**Requirements:** Rewrite all of these lines with every "image" replaced by "picture" and nothing else changed. Leave the pictures out of your answer.

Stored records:
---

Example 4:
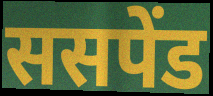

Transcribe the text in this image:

ससपेंड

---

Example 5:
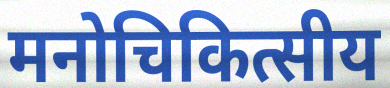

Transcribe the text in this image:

मनोचिकित्सीय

**Answer in full:**
---

Example 4:

Transcribe the text in this picture:

ससपेंड

---

Example 5:

Transcribe the text in this picture:

मनोचिकित्सीय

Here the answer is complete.